Today, I’ve learned the lesson fear taught me. I’ve learned that fear is my friend.
What is it that frightens you? Typical answers for me include:
- Feeling isolated
- “Drops of Jupiter” one more time, and of course
- Anything by Coldplay
All kidding aside, I have realized that fear is my friend. If something is challenging, I tend to fear it – especially something that I really want to do….but I’m not sure if I can.
I mean, even success can be scary, if we are being honest. But the scariest thing is having a great idea, and no one will listen to it. Great ideas don’t matter much if others can’t get engaged, and that’s what happened in Mann Gulch.

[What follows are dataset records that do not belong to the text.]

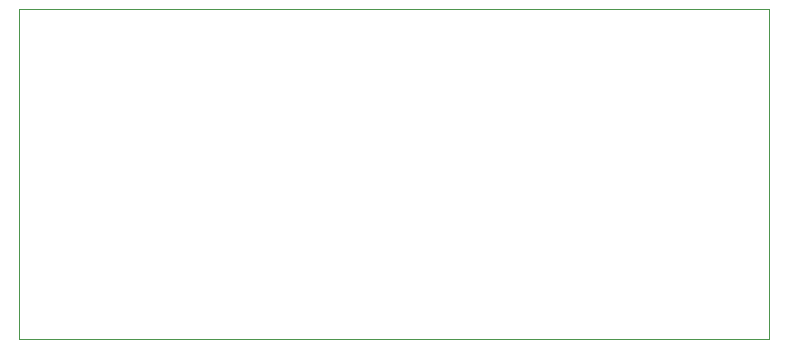
<source format=gbr>
G04 #@! TF.GenerationSoftware,KiCad,Pcbnew,(5.1.5)-3*
G04 #@! TF.CreationDate,2021-01-14T16:52:46-05:00*
G04 #@! TF.ProjectId,MOSFET_test_board,4d4f5346-4554-45f7-9465-73745f626f61,rev?*
G04 #@! TF.SameCoordinates,Original*
G04 #@! TF.FileFunction,Profile,NP*
%FSLAX46Y46*%
G04 Gerber Fmt 4.6, Leading zero omitted, Abs format (unit mm)*
G04 Created by KiCad (PCBNEW (5.1.5)-3) date 2021-01-14 16:52:46*
%MOMM*%
%LPD*%
G04 APERTURE LIST*
%ADD10C,0.050000*%
G04 APERTURE END LIST*
D10*
X89750000Y-44500000D02*
X26250000Y-44500000D01*
X89750000Y-72500000D02*
X89750000Y-44500000D01*
X26250000Y-72500000D02*
X89750000Y-72500000D01*
X26250000Y-44500000D02*
X26250000Y-72500000D01*
M02*

</source>
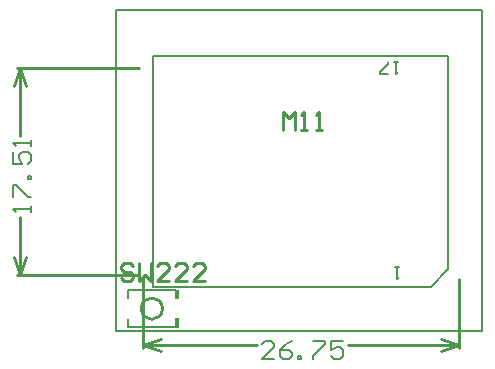
<source format=gto>
%FSLAX25Y25*%
%MOIN*%
G70*
G01*
G75*
%ADD10C,0.01000*%
%ADD11R,0.04843X0.05354*%
%ADD12C,0.03000*%
%ADD13C,0.00500*%
%ADD14C,0.00600*%
%ADD15O,0.06000X0.03000*%
%ADD16R,0.06000X0.03000*%
%ADD17R,0.02362X0.02362*%
%ADD18C,0.02000*%
%ADD19C,0.05000*%
%ADD20R,0.03347X0.02756*%
%ADD21R,0.05118X0.03937*%
%ADD22R,0.02559X0.05315*%
%ADD23O,0.01772X0.05709*%
G36*
X11877Y-17568D02*
X10677D01*
Y-14477D01*
X11877D01*
Y-17568D01*
D02*
G37*
G36*
Y-7923D02*
X10677D01*
Y-4832D01*
X11877D01*
Y-7923D01*
D02*
G37*
D10*
X6543Y-11200D02*
G03*
X6543Y-11200I-3543J0D01*
G01*
X46800Y48200D02*
Y54198D01*
X48799Y52199D01*
X50799Y54198D01*
Y48200D01*
X52798D02*
X54797D01*
X53798D01*
Y54198D01*
X52798Y53198D01*
X57796Y48200D02*
X59796D01*
X58796D01*
Y54198D01*
X57796Y53198D01*
X-3400Y3141D02*
X-4400Y4141D01*
X-6399D01*
X-7399Y3141D01*
Y2141D01*
X-6399Y1142D01*
X-4400D01*
X-3400Y142D01*
Y-858D01*
X-4400Y-1857D01*
X-6399D01*
X-7399Y-858D01*
X-1400Y4141D02*
Y-1857D01*
X599Y142D01*
X2598Y-1857D01*
Y4141D01*
X8596Y-1857D02*
X4598D01*
X8596Y2141D01*
Y3141D01*
X7597Y4141D01*
X5597D01*
X4598Y3141D01*
X14594Y-1857D02*
X10596D01*
X14594Y2141D01*
Y3141D01*
X13595Y4141D01*
X11595D01*
X10596Y3141D01*
X20592Y-1857D02*
X16594D01*
X20592Y2141D01*
Y3141D01*
X19593Y4141D01*
X17593D01*
X16594Y3141D01*
X105300Y-24400D02*
Y-1250D01*
X0Y-24400D02*
Y-1250D01*
X68291Y-23400D02*
X105300D01*
X0D02*
X38100D01*
X99300Y-21400D02*
X105300Y-23400D01*
X99300Y-25400D02*
X105300Y-23400D01*
X0D02*
X6000Y-25400D01*
X0Y-23400D02*
X6000Y-21400D01*
X-42000Y0D02*
X-1250D01*
X-42000Y68946D02*
X-1250D01*
X-41000Y0D02*
Y19277D01*
Y46469D02*
Y68946D01*
Y0D02*
X-39000Y6000D01*
X-43000D02*
X-41000Y0D01*
X-43000Y62946D02*
X-41000Y68946D01*
X-39000Y62946D01*
D13*
X3445Y-4031D02*
Y72869D01*
X101861D01*
X3445Y-4031D02*
X95945D01*
X101861Y1885D01*
Y72869D01*
X85145Y70969D02*
X83812D01*
X84478D01*
Y66970D01*
X85145Y67636D01*
X81813Y66970D02*
X79147D01*
Y67636D01*
X81813Y70302D01*
Y70969D01*
X85345Y2768D02*
X84012D01*
X84678D01*
Y-1230D01*
X85345Y-564D01*
X-9055Y-18504D02*
Y88386D01*
X-8900D02*
X112992D01*
Y-18504D02*
Y88400D01*
X-9055Y-18504D02*
X113100D01*
D14*
X-4977Y-17268D02*
X10977D01*
X-4977D02*
Y-14677D01*
Y-5132D02*
X10977D01*
X-4977Y-7723D02*
Y-5132D01*
X43699Y-28100D02*
X39700D01*
X43699Y-24101D01*
Y-23102D01*
X42699Y-22102D01*
X40700D01*
X39700Y-23102D01*
X49697Y-22102D02*
X47697Y-23102D01*
X45698Y-25101D01*
Y-27100D01*
X46698Y-28100D01*
X48697D01*
X49697Y-27100D01*
Y-26101D01*
X48697Y-25101D01*
X45698D01*
X51696Y-28100D02*
Y-27100D01*
X52696D01*
Y-28100D01*
X51696D01*
X56695Y-22102D02*
X60693D01*
Y-23102D01*
X56695Y-27100D01*
Y-28100D01*
X66691Y-22102D02*
X62693D01*
Y-25101D01*
X64692Y-24101D01*
X65692D01*
X66691Y-25101D01*
Y-27100D01*
X65692Y-28100D01*
X63692D01*
X62693Y-27100D01*
X-37401Y20877D02*
Y22876D01*
Y21877D01*
X-43399D01*
X-42399Y20877D01*
X-43399Y25875D02*
Y29874D01*
X-42399D01*
X-38401Y25875D01*
X-37401D01*
Y31873D02*
X-38401D01*
Y32873D01*
X-37401D01*
Y31873D01*
X-43399Y40870D02*
Y36872D01*
X-40400D01*
X-41400Y38871D01*
Y39871D01*
X-40400Y40870D01*
X-38401D01*
X-37401Y39871D01*
Y37871D01*
X-38401Y36872D01*
X-37401Y42870D02*
Y44869D01*
Y43869D01*
X-43399D01*
X-42399Y42870D01*
M02*

</source>
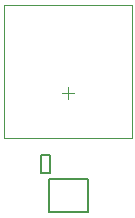
<source format=gbr>
G04*
G04 #@! TF.GenerationSoftware,Altium Limited,Altium Designer,23.3.1 (30)*
G04*
G04 Layer_Color=32768*
%FSLAX44Y44*%
%MOMM*%
G71*
G04*
G04 #@! TF.SameCoordinates,A5132160-A96E-405E-B0A8-EF484DAADAF8*
G04*
G04*
G04 #@! TF.FilePolarity,Positive*
G04*
G01*
G75*
%ADD11C,0.2000*%
%ADD22C,0.0500*%
D11*
X84130Y14060D02*
Y42060D01*
X51130D02*
X84130D01*
X51130Y14060D02*
Y42060D01*
Y14060D02*
X84130D01*
X44510Y61892D02*
X52010D01*
X44510Y47168D02*
Y61892D01*
Y47168D02*
X52010D01*
Y61892D01*
D22*
X62310Y114300D02*
X72310D01*
X67310Y109300D02*
Y119300D01*
X121610Y76350D02*
Y189000D01*
X13010D02*
X121610D01*
X13010Y76350D02*
Y189000D01*
Y76350D02*
X121610D01*
M02*

</source>
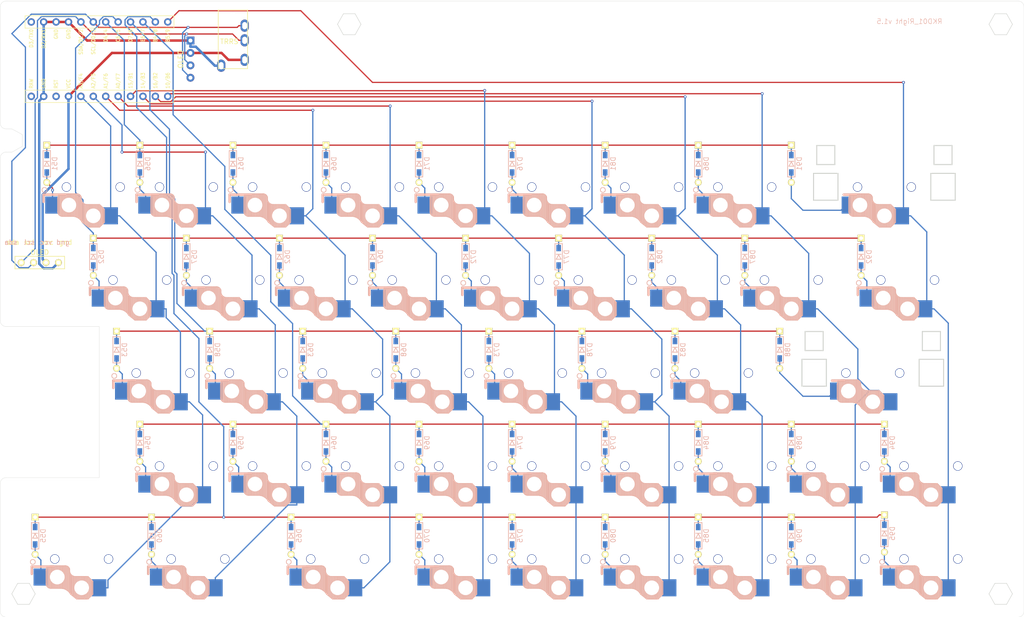
<source format=kicad_pcb>
(kicad_pcb
	(version 20240108)
	(generator "pcbnew")
	(generator_version "8.0")
	(general
		(thickness 1.6)
		(legacy_teardrops no)
	)
	(paper "A4")
	(layers
		(0 "F.Cu" signal)
		(31 "B.Cu" signal)
		(32 "B.Adhes" user "B.Adhesive")
		(33 "F.Adhes" user "F.Adhesive")
		(34 "B.Paste" user)
		(35 "F.Paste" user)
		(36 "B.SilkS" user "B.Silkscreen")
		(37 "F.SilkS" user "F.Silkscreen")
		(38 "B.Mask" user)
		(39 "F.Mask" user)
		(40 "Dwgs.User" user "User.Drawings")
		(41 "Cmts.User" user "User.Comments")
		(42 "Eco1.User" user "User.Eco1")
		(43 "Eco2.User" user "User.Eco2")
		(44 "Edge.Cuts" user)
		(45 "Margin" user)
		(46 "B.CrtYd" user "B.Courtyard")
		(47 "F.CrtYd" user "F.Courtyard")
		(48 "B.Fab" user)
		(49 "F.Fab" user)
		(50 "User.1" user)
		(51 "User.2" user)
		(52 "User.3" user)
		(53 "User.4" user)
		(54 "User.5" user)
		(55 "User.6" user)
		(56 "User.7" user)
		(57 "User.8" user)
		(58 "User.9" user)
	)
	(setup
		(pad_to_mask_clearance 0)
		(allow_soldermask_bridges_in_footprints no)
		(pcbplotparams
			(layerselection 0x00010f0_ffffffff)
			(plot_on_all_layers_selection 0x0000000_00000000)
			(disableapertmacros no)
			(usegerberextensions no)
			(usegerberattributes no)
			(usegerberadvancedattributes no)
			(creategerberjobfile no)
			(dashed_line_dash_ratio 12.000000)
			(dashed_line_gap_ratio 3.000000)
			(svgprecision 4)
			(plotframeref no)
			(viasonmask no)
			(mode 1)
			(useauxorigin no)
			(hpglpennumber 1)
			(hpglpenspeed 20)
			(hpglpendiameter 15.000000)
			(pdf_front_fp_property_popups yes)
			(pdf_back_fp_property_popups yes)
			(dxfpolygonmode yes)
			(dxfimperialunits yes)
			(dxfusepcbnewfont yes)
			(psnegative no)
			(psa4output no)
			(plotreference yes)
			(plotvalue yes)
			(plotfptext yes)
			(plotinvisibletext no)
			(sketchpadsonfab no)
			(subtractmaskfromsilk no)
			(outputformat 1)
			(mirror no)
			(drillshape 0)
			(scaleselection 1)
			(outputdirectory "../../../../Order/20241231/RKD01/Assemble_R/")
		)
	)
	(net 0 "")
	(net 1 "Net-(D79-A)")
	(net 2 "Row0")
	(net 3 "Net-(D80-A)")
	(net 4 "Row2")
	(net 5 "Row3")
	(net 6 "Net-(D81-A)")
	(net 7 "Net-(D82-A)")
	(net 8 "Row4")
	(net 9 "Net-(D83-A)")
	(net 10 "Net-(D84-A)")
	(net 11 "Row1")
	(net 12 "Net-(D85-A)")
	(net 13 "Net-(D86-A)")
	(net 14 "Net-(D87-A)")
	(net 15 "Net-(D88-A)")
	(net 16 "Net-(D89-A)")
	(net 17 "Net-(D90-A)")
	(net 18 "Net-(D91-A)")
	(net 19 "Net-(D94-A)")
	(net 20 "Net-(D92-A)")
	(net 21 "Net-(D51-A)")
	(net 22 "Net-(D52-A)")
	(net 23 "Net-(D53-A)")
	(net 24 "Net-(D54-A)")
	(net 25 "Net-(D55-A)")
	(net 26 "Net-(D56-A)")
	(net 27 "Net-(D57-A)")
	(net 28 "Net-(D58-A)")
	(net 29 "Net-(D59-A)")
	(net 30 "Net-(D60-A)")
	(net 31 "Net-(D61-A)")
	(net 32 "Net-(D62-A)")
	(net 33 "Net-(D63-A)")
	(net 34 "Net-(D64-A)")
	(net 35 "Net-(D65-A)")
	(net 36 "Net-(D66-A)")
	(net 37 "Net-(D67-A)")
	(net 38 "Net-(D68-A)")
	(net 39 "Net-(D69-A)")
	(net 40 "Net-(D70-A)")
	(net 41 "Net-(D71-A)")
	(net 42 "Net-(D72-A)")
	(net 43 "Net-(D73-A)")
	(net 44 "Net-(D74-A)")
	(net 45 "Net-(D75-A)")
	(net 46 "Net-(D76-A)")
	(net 47 "SCL")
	(net 48 "VCC")
	(net 49 "GND")
	(net 50 "SDA")
	(net 51 "Col0")
	(net 52 "Col1")
	(net 53 "Col2")
	(net 54 "Col3")
	(net 55 "Col4")
	(net 56 "Col5")
	(net 57 "Col6")
	(net 58 "Col7")
	(net 59 "Col8")
	(net 60 "unconnected-(U2-RST-Pad22)")
	(net 61 "unconnected-(U2-D3{slash}TX0-Pad1)")
	(net 62 "unconnected-(U2-RAW-Pad24)")
	(net 63 "Net-(D77-A)")
	(net 64 "Net-(D78-A)")
	(net 65 "Net-(D95-A)")
	(footprint "Rikkodo_FootPrint:rkd_Choc_v1v2_Hotswap_2u" (layer "F.Cu") (at 202.4063 57.15))
	(footprint "Rikkodo_FootPrint:rkd_Choc_v1v2_Hotswap_1u" (layer "F.Cu") (at 97.6313 57.15))
	(footprint "Rikkodo_FootPrint:rkd_Choc_v1v2_Hotswap_1u" (layer "F.Cu") (at 192.8813 133.35))
	(footprint "Rikkodo_FootPrint:rkd_Choc_v1v2_Hotswap_1u" (layer "F.Cu") (at 207.1688 76.2))
	(footprint "kbd_Parts:Diode_TH_SMD" (layer "F.Cu") (at 164.3063 128.5875 -90))
	(footprint "kbd_Parts:Diode_TH_SMD" (layer "F.Cu") (at 78.5813 71.4375 -90))
	(footprint "kbd_Hole:m2_Spacer_Hole_hex" (layer "F.Cu") (at 226.2188 23.8125))
	(footprint "kbd_Parts:Diode_TH_SMD" (layer "F.Cu") (at 126.2063 52.3875 -90))
	(footprint "Rikkodo_FootPrint:rkd_Choc_v1v2_Hotswap_1u" (layer "F.Cu") (at 173.8313 57.15))
	(footprint "kbd_Parts:Diode_TH_SMD" (layer "F.Cu") (at 116.6813 71.4375 -90))
	(footprint "kbd_Parts:Diode_TH_SMD" (layer "F.Cu") (at 121.4438 90.4875 -90))
	(footprint "Rikkodo_FootPrint:rkd_Choc_v1v2_Hotswap_1u" (layer "F.Cu") (at 59.5313 57.15))
	(footprint "kbd_Parts:Diode_TH_SMD" (layer "F.Cu") (at 202.4063 109.5375 -90))
	(footprint "Rikkodo_FootPrint:rkd_Choc_v1v2_Hotswap_1u" (layer "F.Cu") (at 211.9313 114.3))
	(footprint "kbd_Parts:Diode_TH_SMD" (layer "F.Cu") (at 102.3938 90.4875 -90))
	(footprint "Rikkodo_FootPrint:rkd_Choc_v1v2_Hotswap_1u" (layer "F.Cu") (at 38.1 133.35))
	(footprint "kbd_Parts:Diode_TH_SMD" (layer "F.Cu") (at 180.9751 90.4875 -90))
	(footprint "Rikkodo_FootPrint:rkd_Choc_v1v2_Hotswap_1u"
		(layer "F.Cu")
		(uuid "279fa0a7-66ca-4166-96e2-6a2fa79ce00b")
		(at 130.9688 95.25)
		(property "Reference" "SW73"
			(at -5.08 -6.35 180)
			(layer "F.SilkS")
			(hide yes)
			(uu
... [1001760 chars truncated]
</source>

I’ve decided that fear is not going to be an inhibitor for me. Fear is not going to keep me from making the connections that matter.
You’ve got to turn to others when times are tough – and you’ve got to be clear on your message. That’s the lesson that fear taught me.
Fear is my friend because it lets me know what’s important. Giving a great keynote presentation to a group is a privilege, and an opportunity. I’ve watched so many butt-numbing speeches in meetings that I have made it my life’s mission to make sure you avoid numb-butt. Or something like that. (I’m an elevator pitch guy, not a poet. What can I say?)
I’ve discovered a new way of looking at things, thanks to my fear. For me, giving a presentation is an opportunity to help people to make real connections. Making a difference is important to me – even more important than my fear. I owe it to my audience (whether 1 or 1,000) to deliver the best possible presentation I can.
I’m not afraid of getting better, so I’m not afraid to try.
What do you fear, when you really should embrace it? Doesn’t a little adrenaline let you know that something’s really worthwhile? Maybe you’re afraid of making that important connection. Whatever the case may be, remember this: When you make a real connection, you can make a real difference.